> [Task description] All of the data needs to be repeated exactly.

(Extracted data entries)
[Start of section]

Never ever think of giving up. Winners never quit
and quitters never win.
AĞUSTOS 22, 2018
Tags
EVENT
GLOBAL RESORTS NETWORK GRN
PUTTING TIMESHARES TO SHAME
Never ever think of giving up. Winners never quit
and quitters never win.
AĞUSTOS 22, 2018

[End of section]

> [Solution to this exercise]
Never ever think of giving up. Winners never quit
and quitters never win.
AĞUSTOS 22, 2018
Tags
EVENT
GLOBAL RESORTS NETWORK GRN
PUTTING TIMESHARES TO SHAME
Never ever think of giving up. Winners never quit
and quitters never win.
AĞUSTOS 22, 2018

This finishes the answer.